2-Dimensionale meetkunde: punten en lijnen: Bissectrices
De bissectrice van een hoek
De bissectrice van een hoek is de lijn die de hoek in twee gelijke hoeken deelt.
De bissectrice bestaat uit alle punten die gelijke afstand tot beide ziden van de hoek hebben:
Laat #l# en #m# lijnen zijn die elkaar in het punt #A# snijden, laat #h# de bissectrice van één van de twee hoeken in #A# zijn die je krijgt door tegen de klok in rond #A# van #m# naar #l# te draaien, en laat #k# de bissectrice van één van de twee hoeken in #A# zijn die je krijgt door tegen de klok in rond #A# van #l# naar #m# te draaien. Dan is een punt van het vlak op gelijke afstand van #l# en #m# dan en slechts dan als het tot #h# of tot #k# behoort.
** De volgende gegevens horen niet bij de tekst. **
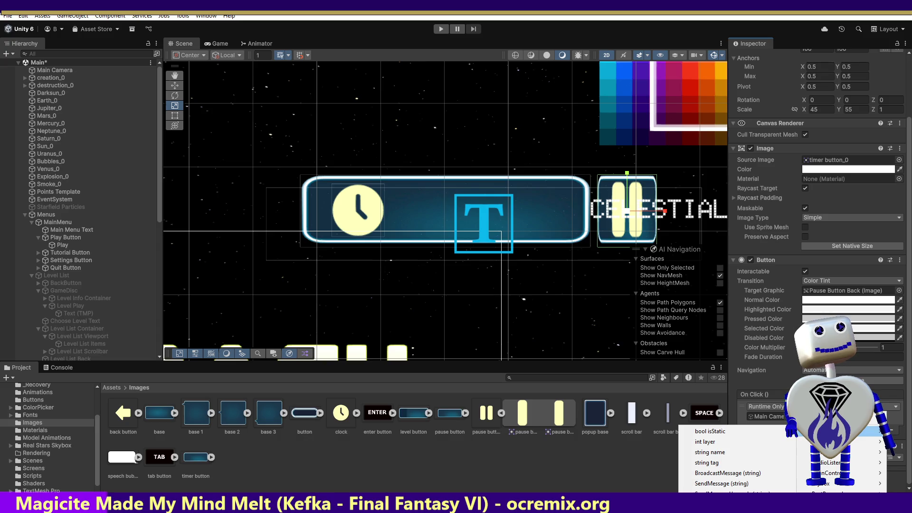
pyautogui.moveTo(836, 473)
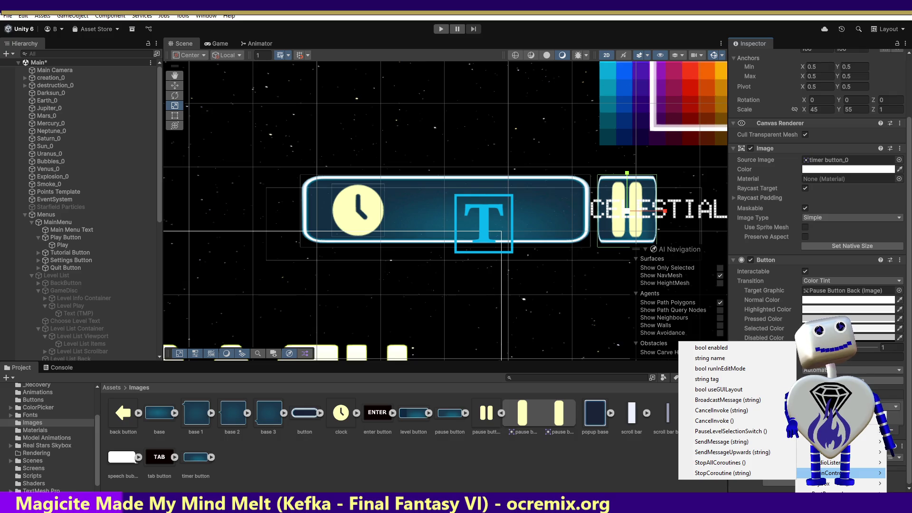
pyautogui.click(747, 431)
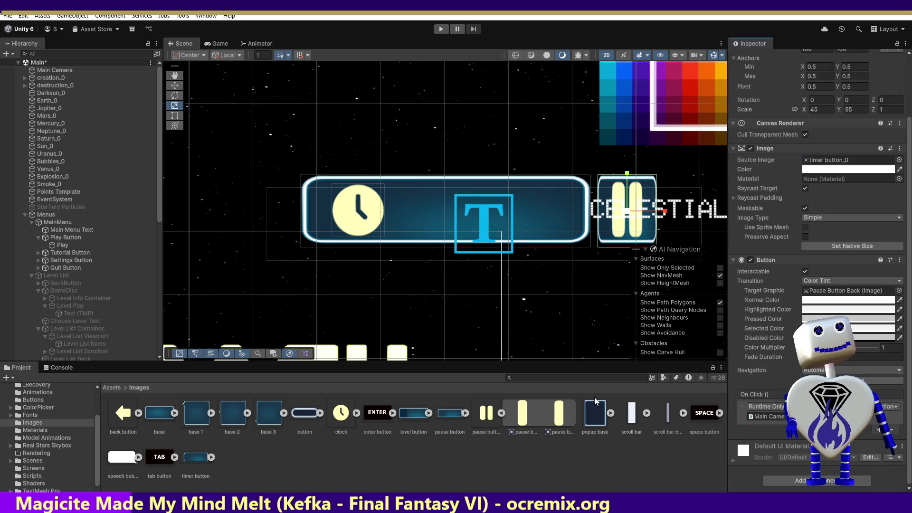
pyautogui.click(441, 29)
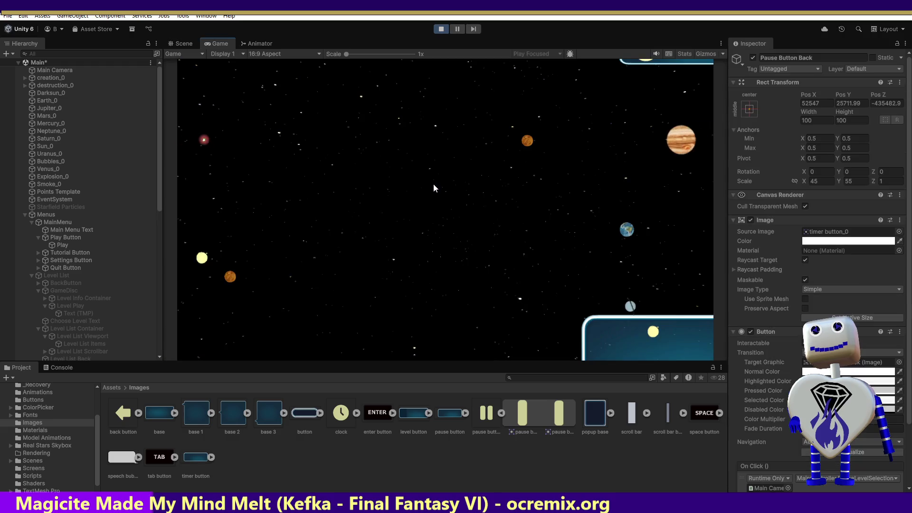
# Start the Skill Challenge level from the game's level list.
pyautogui.click(462, 189)
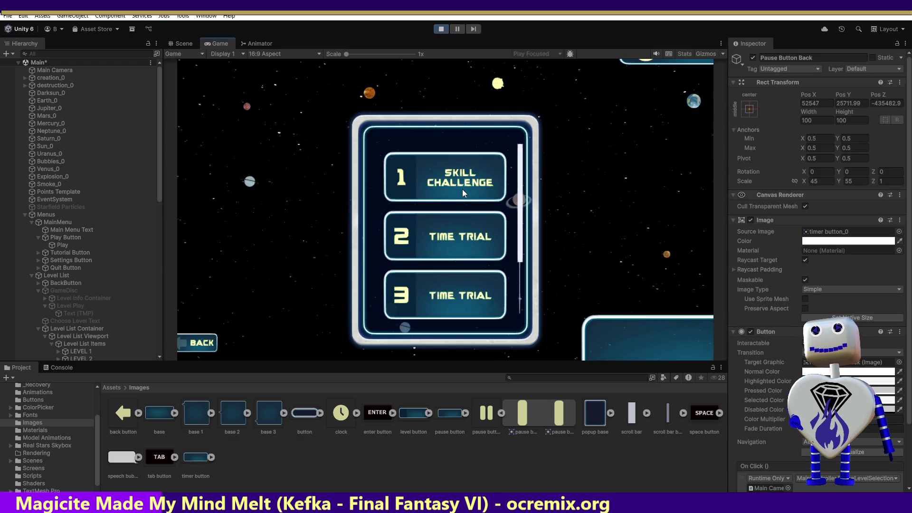
pyautogui.click(462, 186)
pyautogui.click(647, 228)
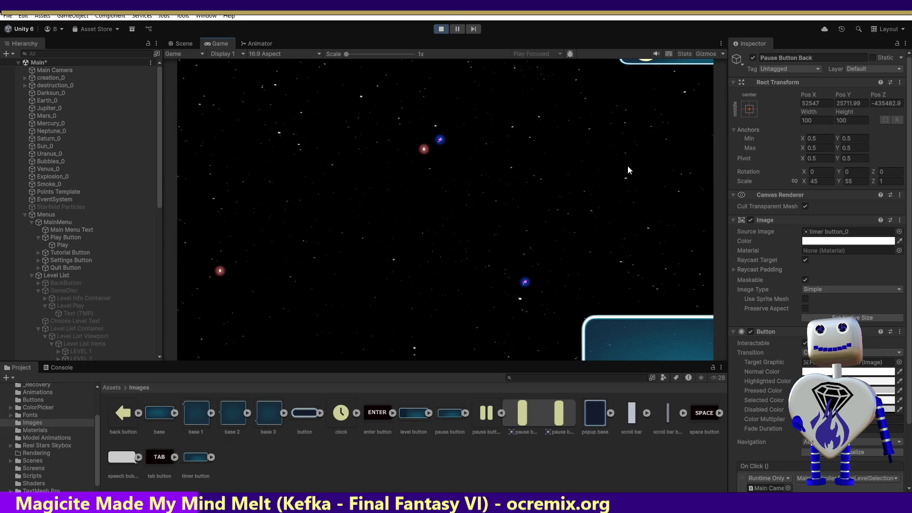
# Select Pause Button Back in the Scene view and switch to the Move tool.
pyautogui.click(190, 43)
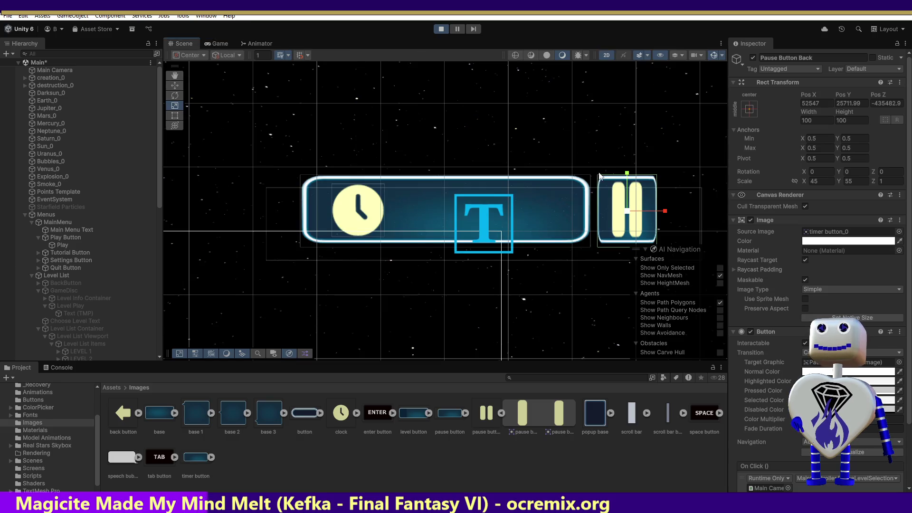
pyautogui.click(605, 210)
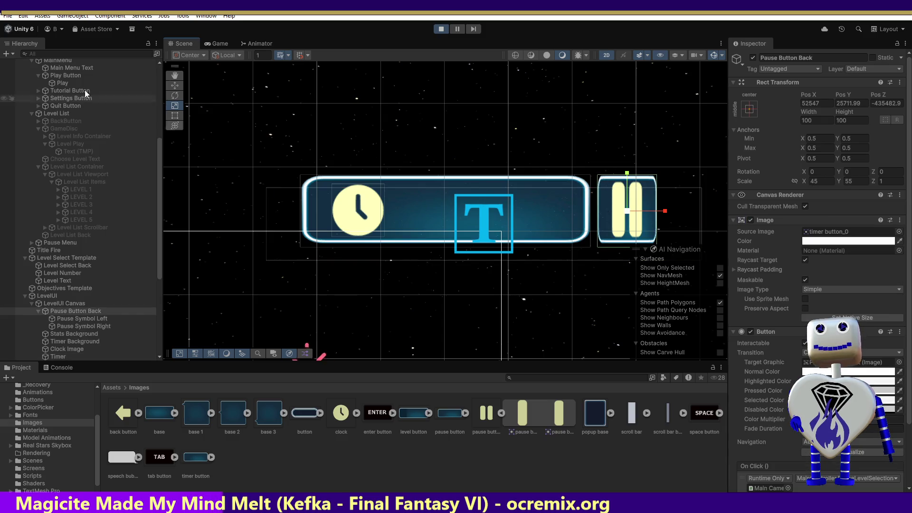
pyautogui.click(223, 43)
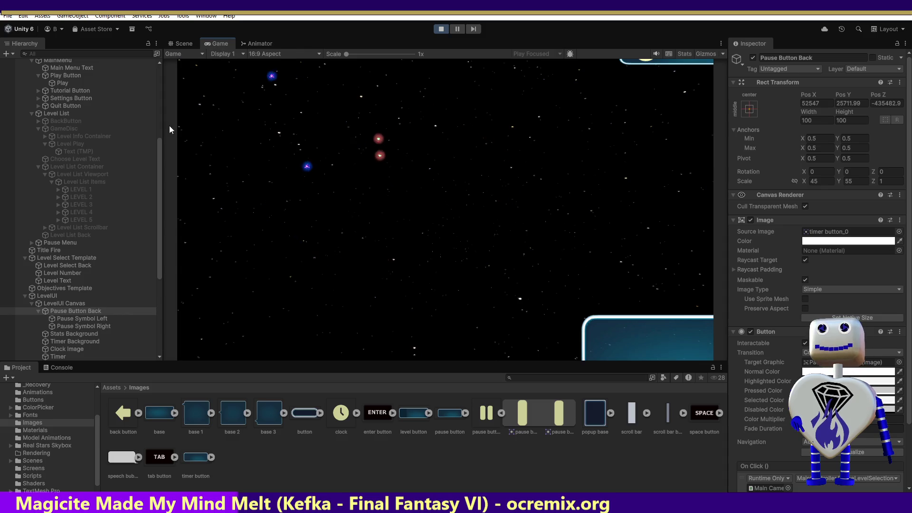
pyautogui.click(182, 43)
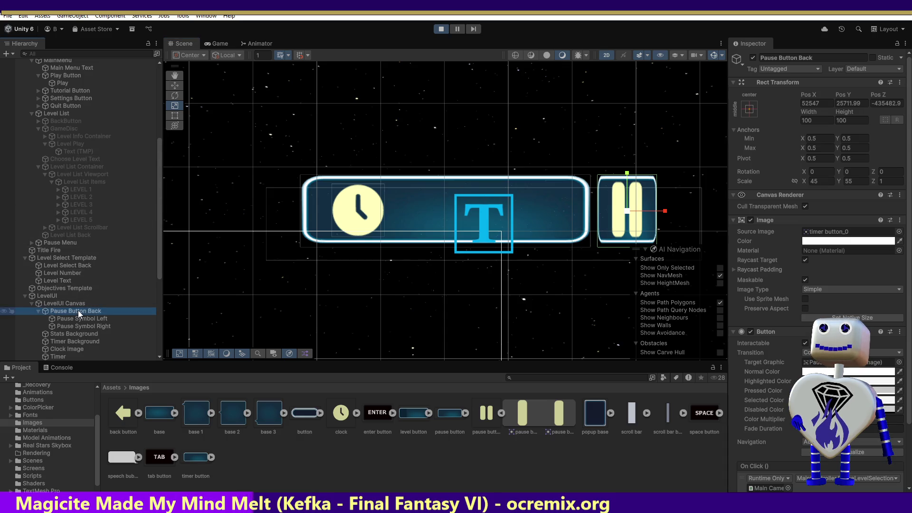
pyautogui.click(174, 84)
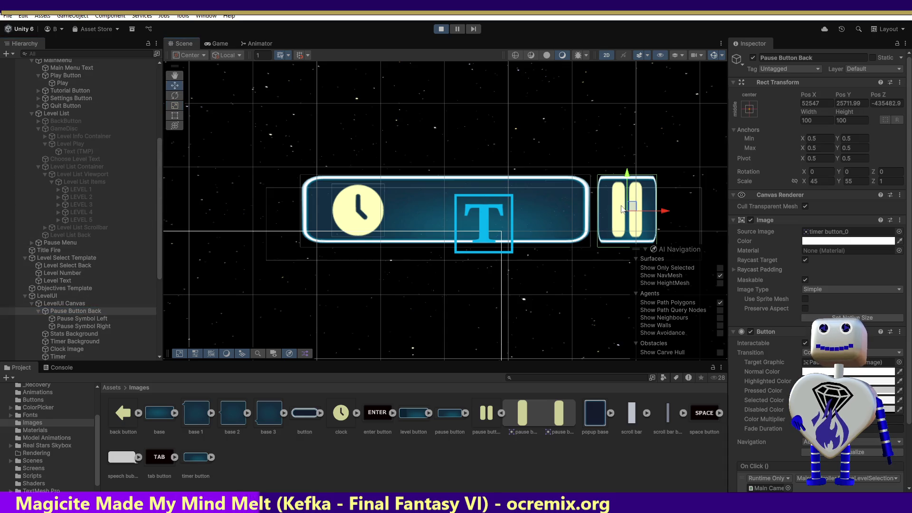
# Move the pause button into camera view, confirm it opens the PAUSE menu, then stop playing.
pyautogui.moveTo(621, 208); pyautogui.dragTo(368, 349)
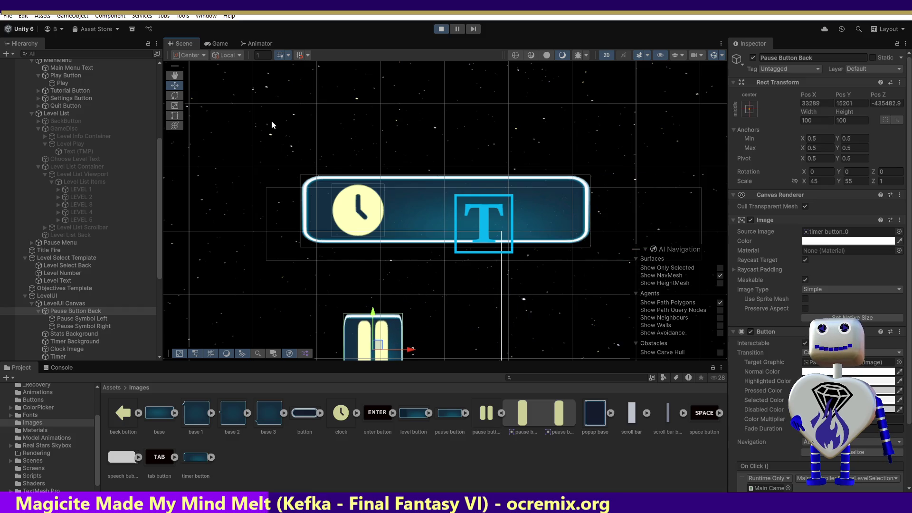
pyautogui.click(221, 44)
Als #P# een punt is dat tot #h# behoort, bekijk dan de loodrechte projectie #Q# van #P# op #l# en de loodrechte projectie #R# van #P# op #m#. De twee driehoeken #APQ# en #APR# zijn congruent. Dit volgt uit Gelijkvormigheidscriterium omdat ze twee gelijke hoeken (te weten de hoek in #A#, dankzij het feit dat #h# een bissectrice is, en de rechte hoek) en een zijde van gelijke lengte (te weten #|AP|#) hebben. In het bijzonder zijn de afstanden #|PQ|# en #|PR|# gelijk. Dit bewijst dat elk punt op #h# dezelfde afstand tot #l# als tot #m# heeft. Het bewijs voor #k# gaat net zo.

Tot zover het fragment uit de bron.